### Requirement
Please reproduce, exactly and with nothing added, the line containing "focal_35mm: 79" and every line after it to the end of the records.

### Task material

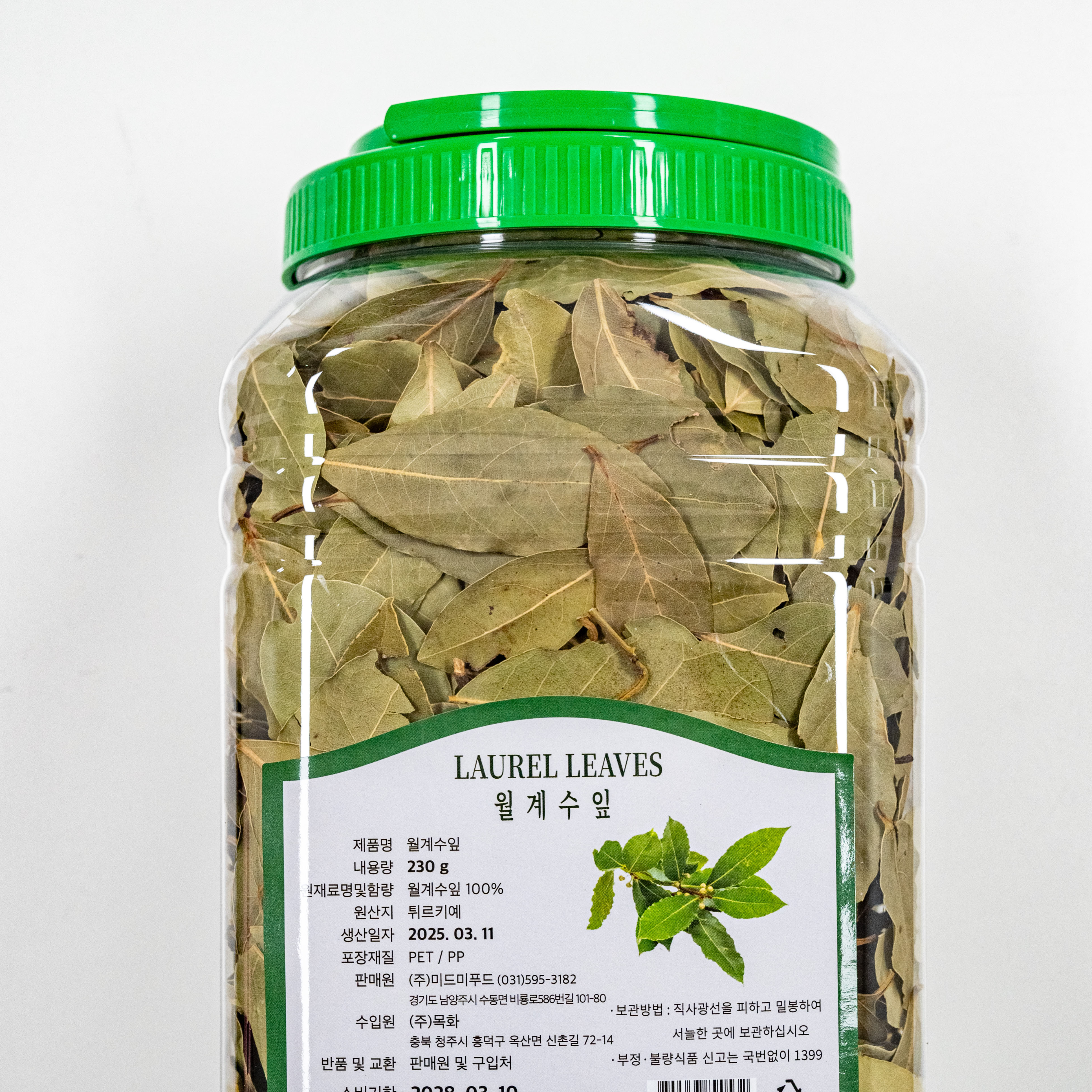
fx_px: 2320
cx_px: 557
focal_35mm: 65
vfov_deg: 26.4
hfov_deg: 26.5
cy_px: 708
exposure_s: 1/125
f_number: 8
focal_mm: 49
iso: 1000
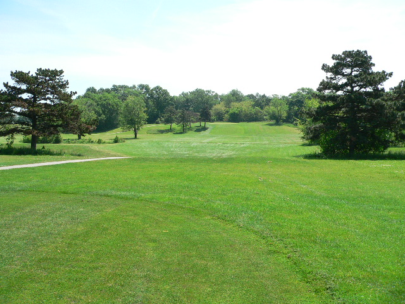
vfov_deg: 39.7
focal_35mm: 36
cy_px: 152
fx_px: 421
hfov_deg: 51.4
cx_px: 202
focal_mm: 6
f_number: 2.8
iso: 100
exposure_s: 1/1000
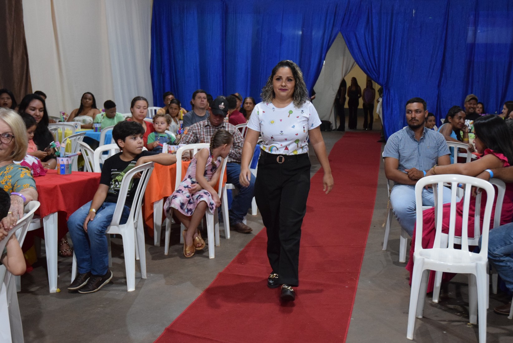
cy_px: 172
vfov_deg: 29.0
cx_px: 256
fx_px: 663
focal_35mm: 46
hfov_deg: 42.3
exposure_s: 1/60
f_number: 4
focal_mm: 31
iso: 3200
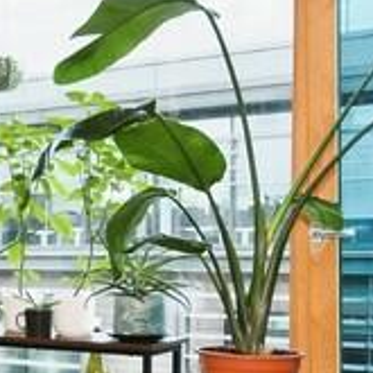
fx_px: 963
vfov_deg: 21.7
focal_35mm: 79
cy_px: 281
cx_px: -235
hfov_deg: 18.6
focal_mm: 10
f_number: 8
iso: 400
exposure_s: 1/60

### Response for this exercise
focal_35mm: 79
cy_px: 281
cx_px: -235
hfov_deg: 18.6
focal_mm: 10
f_number: 8
iso: 400
exposure_s: 1/60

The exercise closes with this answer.